Still, analysts suggested even those forceful measures might not be enough given the depth of the downturn. The ECB will likely need to scale up its bond purchases by another €500 billion as soon as September if it is to continue buying eurozone debt at its current pace through the middle of next year, said Frederik Ducrozet, an economist with Pictet Wealth Management in Geneva.
The borrowing costs of Italy and other Southern European countries have jumped in recent weeks as investors worried about the ability of highly indebted governments to handle the rising costs of the crisis. The ECB’s bond-buying helps keep a lid on those costs.
Major central banks such as the Fed and the Bank of Japan have pledged to buy debt in almost unlimited quantities to support a new wave of government spending. Unlike those central banks, the ECB is legally prohibited from financing governments.
The Fed has pumped around $3 trillion of liquidity into the U.S. financial system since March. Accounting for Thursday’s expansion by the ECB and the more than $1 trillion in cheap loans that it is providing across the region, the two stimulus efforts are comparable in scale.

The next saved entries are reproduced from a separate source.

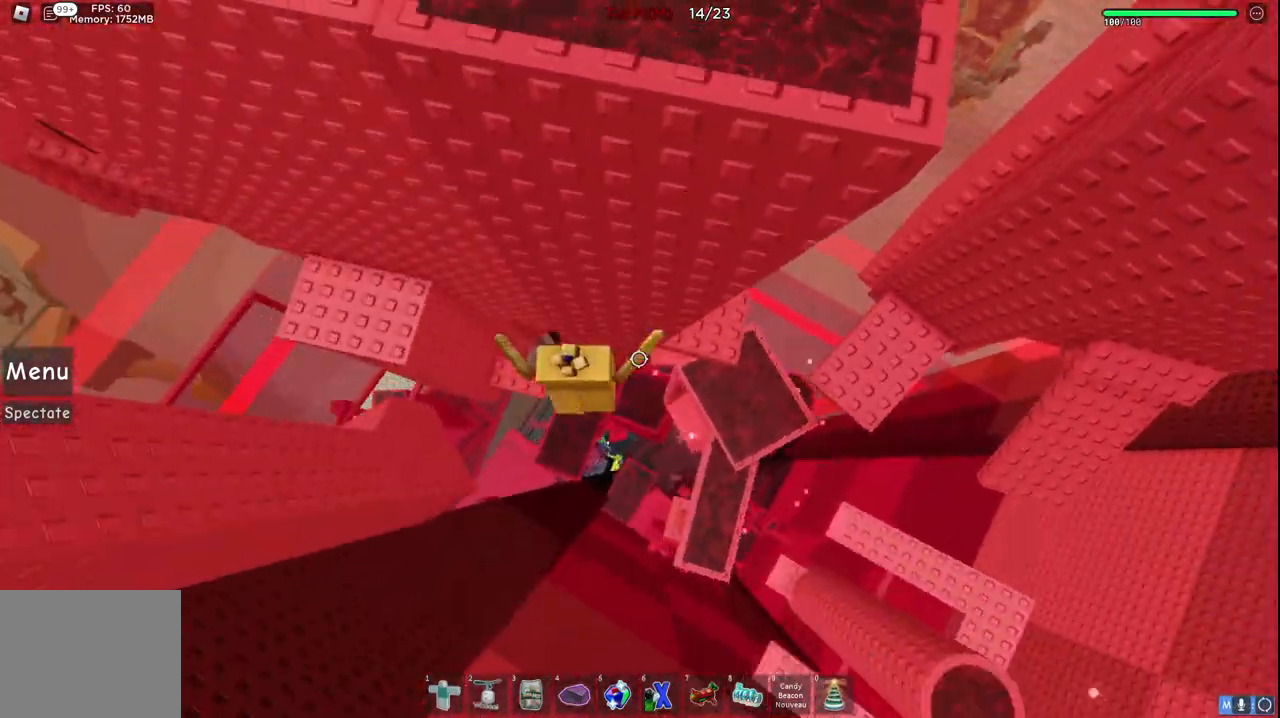
{"keys": [], "events": [[434, "a", "up"], [434, "w", "up"]]}
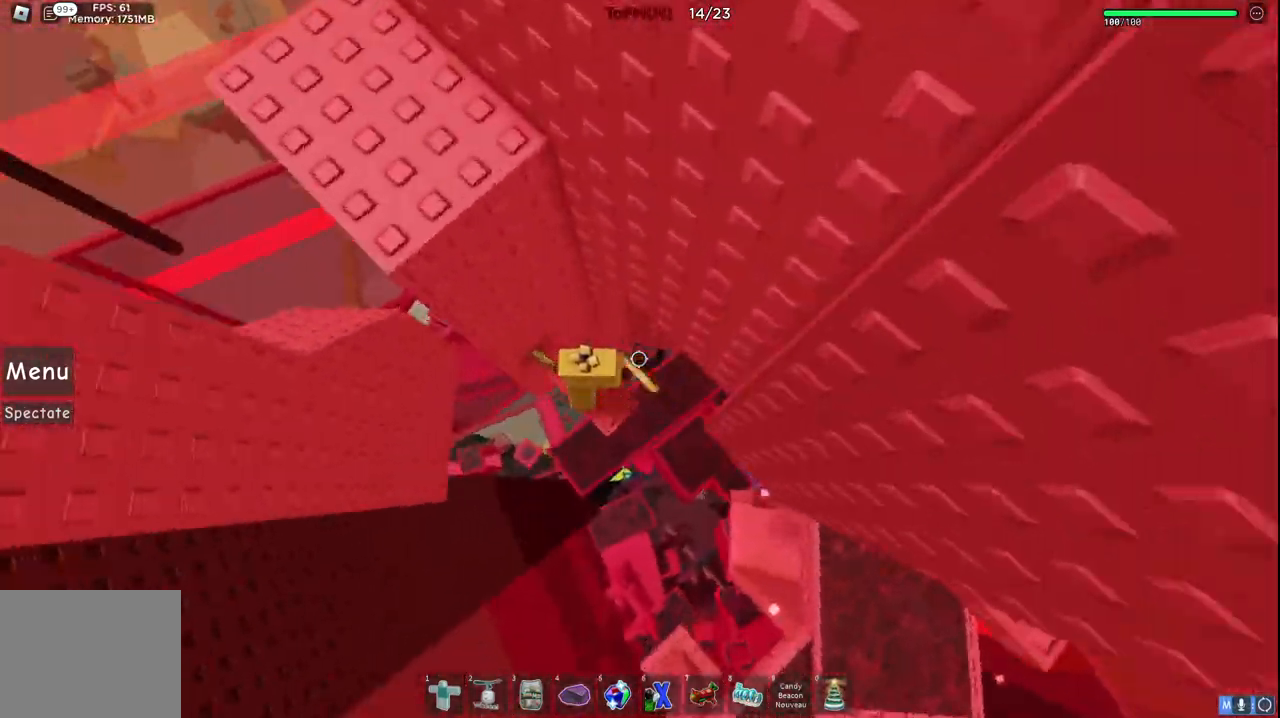
{"keys": ["a"], "events": [[217, "a", "down"], [317, "space", "down"], [467, "space", "up"]]}
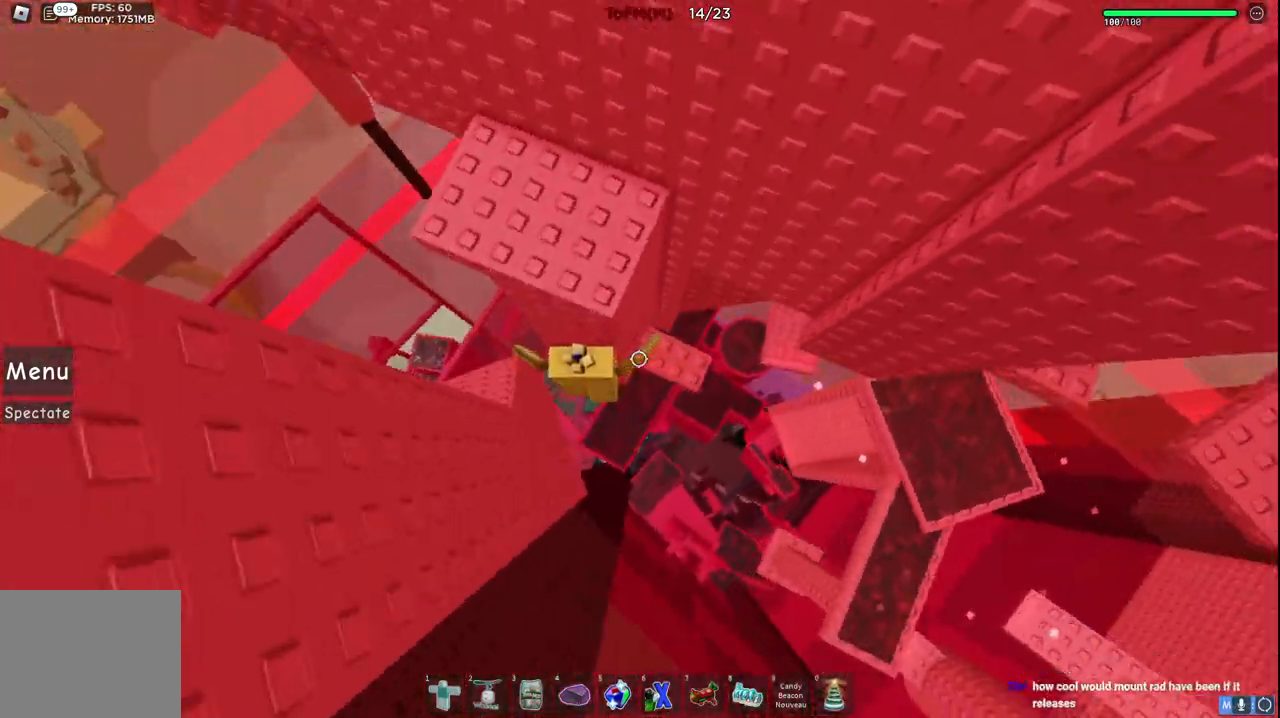
{"keys": [], "events": [[217, "s", "down"], [350, "a", "up"], [467, "s", "up"]]}
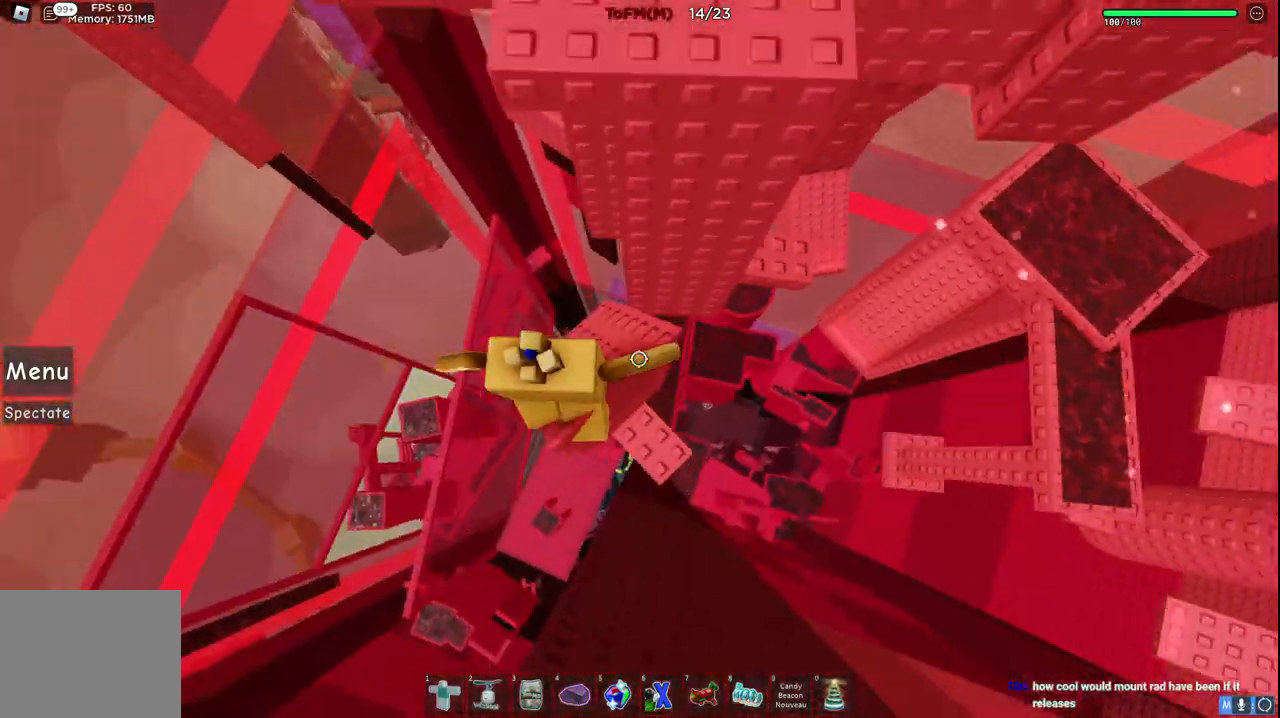
{"keys": ["w"], "events": [[17, "d", "down"], [34, "d", "up"], [250, "w", "down"], [267, "space", "down"], [400, "a", "down"], [417, "space", "up"], [500, "a", "up"]]}
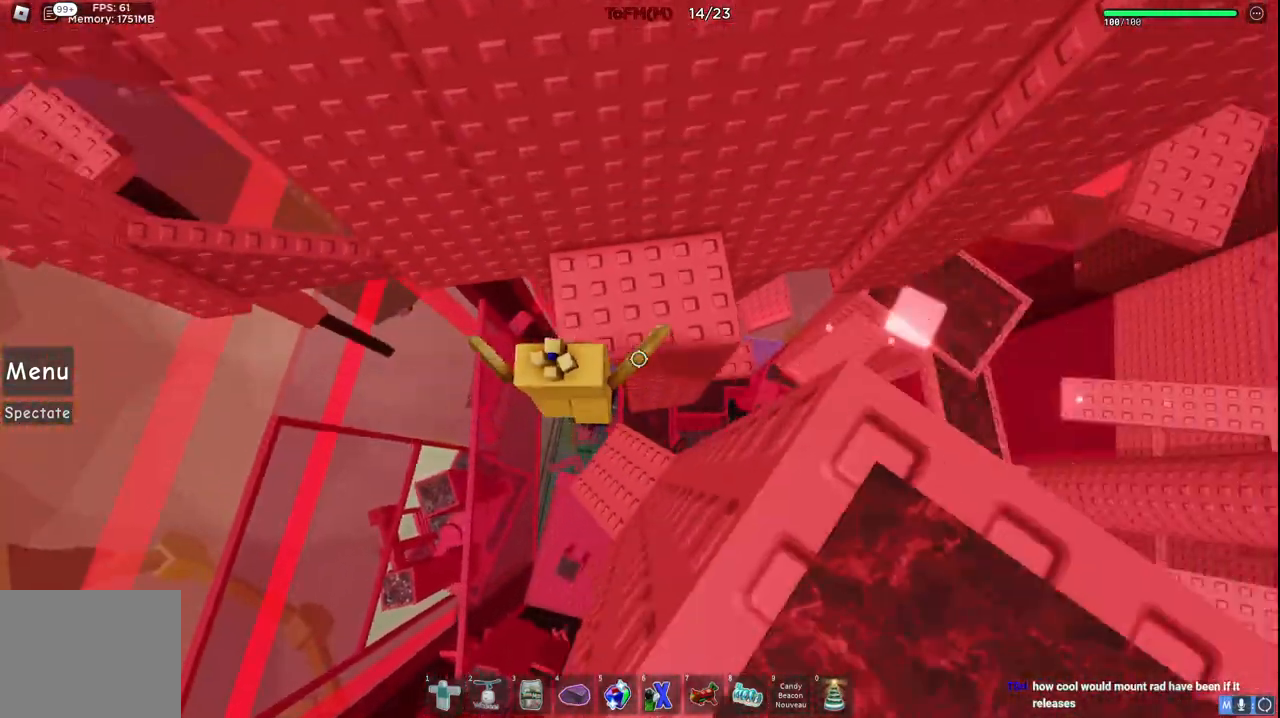
{"keys": ["a"], "events": [[200, "w", "up"], [434, "a", "down"]]}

The ECB’s latest move should help to absorb much of the €1 trillion or more of additional debt that eurozone governments are expected to issue this year as they battle the coronavirus pandemic.
Parts of the region have been hit harder by the pandemic, especially Italy and Spain. Those economies contracted around 20% on an annual basis in the first three months of the year, compared with a 9% contraction in Germany. Italy’s government debt is expected to jump to 156% this year, compared with 69% for Germany, according to the International Monetary Fund.
While there are tentative signs that the region’s downturn may be bottoming out, the recovery “has so far been tepid compared with the speed at which the indicators plummeted in the preceding two months,” Ms. Lagarde warned.